Answer: Styrofoam is composed of 98% air. When polystyrene dissolves in acetone, the air in the foam is released, thus compacting the Styrofoam into a solid which is much denser.

2. Consider Spectra, Allied-Signal Corporation’s HDPE fiber, used as liners for surgical gloves. Although the Spectra liner has a very high resistance to being cut, the polymer allows a surgeon to maintain a delicate sense of touch. The interesting thing is that Spectra is linear HDPE, which is usually associated with being rigid and not very flexible.

a. Suggest a reason why branched LDPE cannot be used in this application.

b. Offer a molecular level reason for why linear HDPE is successful in this application.

Answer:

a. Branched LDPE are softer and more flexible but have lower tensile strength, thus, during a surgery, it may break easily exposing surgeons to viruses or bacteria present.

b. The polymer chains in HDPE, on the other hand, are more linear. They pack closer together, resulting in greater intermolecular forces and a more “crystalline” structure. HDPE has greater tensile strength than LDPE.

3. When you try to stretch a piece of plastic bag, the length of the piece of plastic being pulled increases dramatically and the thickness decreases. Does the same thing happen when you pull on a piece of paper? Why or why not? Explain on a molecular level.

Answer: No it does not happen to paper. For plastic bags, the molecules are packed together with high degree of branching, thus creating a less strong intermolecular forces which results in lower tensile strength and increased ductility. This happens in the opposite manner for paper whereby paper has a low ductility characteristic.

4. A Teflon ear bone, fallopian tube, or heart valve? A Gore-Tex implant for the face or to repair a hernia? Some polymers are biocompatible and now used to replace or repair body parts.

a. List four properties that would be desirable for polymers used within the human body.

b. Other polymers may be used outside your body, but in close contact with it. For example, no surgeon is needed for you to use your contact lenses—you insert, remove, clean, and store them yourself. From which polymers are contact lenses made? What properties are desirable in these materials? Either a call to an optometrist or a search on the Web may provide some answers.

c. What is the difference in the material used in “hard” and “soft” contact lenses?
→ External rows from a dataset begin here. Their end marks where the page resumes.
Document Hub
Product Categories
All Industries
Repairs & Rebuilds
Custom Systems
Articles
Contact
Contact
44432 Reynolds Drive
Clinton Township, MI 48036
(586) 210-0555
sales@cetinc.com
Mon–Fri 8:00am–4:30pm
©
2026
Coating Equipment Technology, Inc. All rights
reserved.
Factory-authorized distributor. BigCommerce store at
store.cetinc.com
How do the differences in properties affect the ease of wearing of contact lenses?

Answer:

a. The properties are (1) stable over time of intended use, (2) non-toxic, (3) inert and (4) light. Other factors to consider are low cost, lack of solubility in body fluids, and the ease of implantation.

b. Polymethyl methacrylate (PMMA), one of the earliest polymers used for rigid gas permeable lenses. Silicone-acrylate materials now are more commonly used under trade names such as Kolfocon. Desirable properties include being nontoxic, permeable to oxygen, comfortable to wear, and inexpensive. Also desirable is the ability to conform to the shape of the eye and to be easily cleaned.

c. Hard contact lenses are typically made of PMMA, a rigid non-gas permeable plastic. The soft contact lenses that replaced them are made of silicone, which is flexible and allows oxygen to reach the eye. Because of these properties, the soft lenses tend to be more comfortable.